Items listed in a dataset
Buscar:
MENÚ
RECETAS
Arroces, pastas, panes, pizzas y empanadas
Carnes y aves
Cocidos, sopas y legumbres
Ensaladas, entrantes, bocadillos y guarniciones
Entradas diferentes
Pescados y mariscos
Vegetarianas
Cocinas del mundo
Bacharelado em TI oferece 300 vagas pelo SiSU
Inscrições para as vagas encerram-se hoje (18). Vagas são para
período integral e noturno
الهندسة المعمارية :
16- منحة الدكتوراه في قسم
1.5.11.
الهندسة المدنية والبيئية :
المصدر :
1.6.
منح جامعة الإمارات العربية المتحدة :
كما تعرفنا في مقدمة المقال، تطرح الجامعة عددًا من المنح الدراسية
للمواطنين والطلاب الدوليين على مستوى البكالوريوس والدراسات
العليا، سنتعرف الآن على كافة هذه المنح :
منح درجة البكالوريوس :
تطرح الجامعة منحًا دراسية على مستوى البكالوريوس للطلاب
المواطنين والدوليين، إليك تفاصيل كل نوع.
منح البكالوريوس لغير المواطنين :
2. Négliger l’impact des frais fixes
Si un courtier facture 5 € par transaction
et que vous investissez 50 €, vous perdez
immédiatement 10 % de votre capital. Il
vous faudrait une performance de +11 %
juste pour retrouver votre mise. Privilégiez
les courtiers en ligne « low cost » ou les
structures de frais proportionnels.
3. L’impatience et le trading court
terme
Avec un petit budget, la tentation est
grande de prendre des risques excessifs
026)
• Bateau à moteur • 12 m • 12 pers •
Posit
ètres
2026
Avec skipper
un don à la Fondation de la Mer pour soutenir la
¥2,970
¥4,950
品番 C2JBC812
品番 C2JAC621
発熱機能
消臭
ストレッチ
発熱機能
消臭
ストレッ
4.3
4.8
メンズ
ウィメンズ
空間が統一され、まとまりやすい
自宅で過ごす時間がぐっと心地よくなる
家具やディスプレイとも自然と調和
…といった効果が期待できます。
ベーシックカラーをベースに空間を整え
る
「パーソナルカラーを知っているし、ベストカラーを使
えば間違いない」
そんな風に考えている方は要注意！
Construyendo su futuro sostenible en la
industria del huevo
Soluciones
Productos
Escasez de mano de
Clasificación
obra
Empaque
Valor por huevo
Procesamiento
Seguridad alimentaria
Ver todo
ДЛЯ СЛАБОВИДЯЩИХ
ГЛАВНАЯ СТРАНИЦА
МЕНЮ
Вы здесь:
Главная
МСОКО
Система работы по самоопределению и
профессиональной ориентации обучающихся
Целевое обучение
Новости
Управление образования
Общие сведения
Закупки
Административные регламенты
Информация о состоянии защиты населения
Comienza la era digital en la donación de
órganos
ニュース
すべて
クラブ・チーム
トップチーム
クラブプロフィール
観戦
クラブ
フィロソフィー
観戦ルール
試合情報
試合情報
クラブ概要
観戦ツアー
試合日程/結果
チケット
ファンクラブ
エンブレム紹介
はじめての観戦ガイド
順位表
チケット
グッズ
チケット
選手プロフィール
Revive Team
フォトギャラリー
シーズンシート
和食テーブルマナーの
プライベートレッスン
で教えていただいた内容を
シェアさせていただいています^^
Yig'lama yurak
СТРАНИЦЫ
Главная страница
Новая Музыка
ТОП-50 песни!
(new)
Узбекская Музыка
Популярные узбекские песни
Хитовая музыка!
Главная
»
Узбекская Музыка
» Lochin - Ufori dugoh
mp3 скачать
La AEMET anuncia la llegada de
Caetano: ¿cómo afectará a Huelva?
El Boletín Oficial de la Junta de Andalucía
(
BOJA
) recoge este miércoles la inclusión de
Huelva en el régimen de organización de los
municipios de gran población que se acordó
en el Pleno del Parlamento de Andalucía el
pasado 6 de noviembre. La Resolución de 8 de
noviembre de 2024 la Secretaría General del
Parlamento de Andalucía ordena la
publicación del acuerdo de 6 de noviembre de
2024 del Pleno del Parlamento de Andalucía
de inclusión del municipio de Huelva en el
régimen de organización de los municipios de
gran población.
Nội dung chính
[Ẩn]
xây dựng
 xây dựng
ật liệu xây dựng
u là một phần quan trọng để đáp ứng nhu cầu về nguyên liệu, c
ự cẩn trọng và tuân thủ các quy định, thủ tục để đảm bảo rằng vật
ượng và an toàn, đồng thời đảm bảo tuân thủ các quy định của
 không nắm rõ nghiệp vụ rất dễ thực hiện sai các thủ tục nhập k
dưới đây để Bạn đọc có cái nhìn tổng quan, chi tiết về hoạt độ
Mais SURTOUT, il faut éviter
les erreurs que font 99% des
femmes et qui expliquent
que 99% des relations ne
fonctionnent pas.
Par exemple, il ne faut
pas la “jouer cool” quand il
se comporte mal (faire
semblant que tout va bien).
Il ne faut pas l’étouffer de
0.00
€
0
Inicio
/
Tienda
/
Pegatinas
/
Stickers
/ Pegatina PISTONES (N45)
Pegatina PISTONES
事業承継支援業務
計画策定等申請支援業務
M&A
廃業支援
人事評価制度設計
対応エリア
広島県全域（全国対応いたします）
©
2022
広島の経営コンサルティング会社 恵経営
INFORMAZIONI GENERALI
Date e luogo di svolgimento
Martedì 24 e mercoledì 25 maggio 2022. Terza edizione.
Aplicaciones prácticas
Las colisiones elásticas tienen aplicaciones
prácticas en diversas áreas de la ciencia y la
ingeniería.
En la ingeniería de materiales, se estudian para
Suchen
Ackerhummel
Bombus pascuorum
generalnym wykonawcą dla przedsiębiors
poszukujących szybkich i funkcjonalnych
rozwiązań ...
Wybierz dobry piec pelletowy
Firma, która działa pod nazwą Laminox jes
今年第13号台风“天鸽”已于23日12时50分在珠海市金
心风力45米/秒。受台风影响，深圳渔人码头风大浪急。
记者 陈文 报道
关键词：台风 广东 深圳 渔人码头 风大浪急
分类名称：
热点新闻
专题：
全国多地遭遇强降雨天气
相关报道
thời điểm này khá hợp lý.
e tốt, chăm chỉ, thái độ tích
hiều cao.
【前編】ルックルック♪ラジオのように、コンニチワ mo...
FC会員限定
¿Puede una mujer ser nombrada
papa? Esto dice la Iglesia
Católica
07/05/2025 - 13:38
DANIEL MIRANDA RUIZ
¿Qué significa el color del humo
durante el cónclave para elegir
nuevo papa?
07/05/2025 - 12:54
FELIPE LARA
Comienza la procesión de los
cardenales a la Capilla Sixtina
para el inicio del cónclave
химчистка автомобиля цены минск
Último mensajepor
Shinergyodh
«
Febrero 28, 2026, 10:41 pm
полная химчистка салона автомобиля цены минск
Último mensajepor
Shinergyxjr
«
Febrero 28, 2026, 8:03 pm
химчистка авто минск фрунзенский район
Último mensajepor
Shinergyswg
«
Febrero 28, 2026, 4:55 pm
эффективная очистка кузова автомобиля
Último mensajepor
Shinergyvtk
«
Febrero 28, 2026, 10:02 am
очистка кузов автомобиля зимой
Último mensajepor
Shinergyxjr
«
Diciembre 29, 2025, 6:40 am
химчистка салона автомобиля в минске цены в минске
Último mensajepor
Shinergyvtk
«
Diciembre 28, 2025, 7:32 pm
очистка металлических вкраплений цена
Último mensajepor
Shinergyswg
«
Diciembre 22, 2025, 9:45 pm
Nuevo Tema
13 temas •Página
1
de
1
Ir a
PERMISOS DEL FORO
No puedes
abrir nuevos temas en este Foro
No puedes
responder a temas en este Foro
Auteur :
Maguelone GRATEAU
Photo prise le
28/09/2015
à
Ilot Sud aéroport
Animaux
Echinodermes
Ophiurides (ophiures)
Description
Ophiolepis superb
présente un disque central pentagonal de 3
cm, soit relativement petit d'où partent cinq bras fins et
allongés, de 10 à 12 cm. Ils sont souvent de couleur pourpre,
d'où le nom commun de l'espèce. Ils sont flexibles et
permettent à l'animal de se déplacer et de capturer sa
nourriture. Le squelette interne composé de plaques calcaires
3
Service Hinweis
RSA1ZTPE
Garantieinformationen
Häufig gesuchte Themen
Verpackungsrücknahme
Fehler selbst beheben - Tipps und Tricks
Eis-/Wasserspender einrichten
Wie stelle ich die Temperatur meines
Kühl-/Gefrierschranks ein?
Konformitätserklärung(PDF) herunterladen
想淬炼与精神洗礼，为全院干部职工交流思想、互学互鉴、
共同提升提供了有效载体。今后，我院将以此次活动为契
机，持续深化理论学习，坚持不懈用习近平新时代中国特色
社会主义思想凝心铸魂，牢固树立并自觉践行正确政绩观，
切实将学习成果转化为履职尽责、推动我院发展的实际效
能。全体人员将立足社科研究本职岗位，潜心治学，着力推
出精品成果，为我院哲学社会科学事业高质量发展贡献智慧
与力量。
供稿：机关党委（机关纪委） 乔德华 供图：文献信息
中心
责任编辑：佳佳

▶ About this exercise:
Please rewrite the listing from its first line up to and including the line with "immédiatement 10 % de votre capital. Il", renaming "Vegetarianas" to "Verduras" and leaving everything else unchanged.

▶ Response to the task:
Buscar:
MENÚ
RECETAS
Arroces, pastas, panes, pizzas y empanadas
Carnes y aves
Cocidos, sopas y legumbres
Ensaladas, entrantes, bocadillos y guarniciones
Entradas diferentes
Pescados y mariscos
Verduras
Cocinas del mundo
Bacharelado em TI oferece 300 vagas pelo SiSU
Inscrições para as vagas encerram-se hoje (18). Vagas são para
período integral e noturno
الهندسة المعمارية :
16- منحة الدكتوراه في قسم
1.5.11.
الهندسة المدنية والبيئية :
المصدر :
1.6.
منح جامعة الإمارات العربية المتحدة :
كما تعرفنا في مقدمة المقال، تطرح الجامعة عددًا من المنح الدراسية
للمواطنين والطلاب الدوليين على مستوى البكالوريوس والدراسات
العليا، سنتعرف الآن على كافة هذه المنح :
منح درجة البكالوريوس :
تطرح الجامعة منحًا دراسية على مستوى البكالوريوس للطلاب
المواطنين والدوليين، إليك تفاصيل كل نوع.
منح البكالوريوس لغير المواطنين :
2. Négliger l’impact des frais fixes
Si un courtier facture 5 € par transaction
et que vous investissez 50 €, vous perdez
immédiatement 10 % de votre capital. Il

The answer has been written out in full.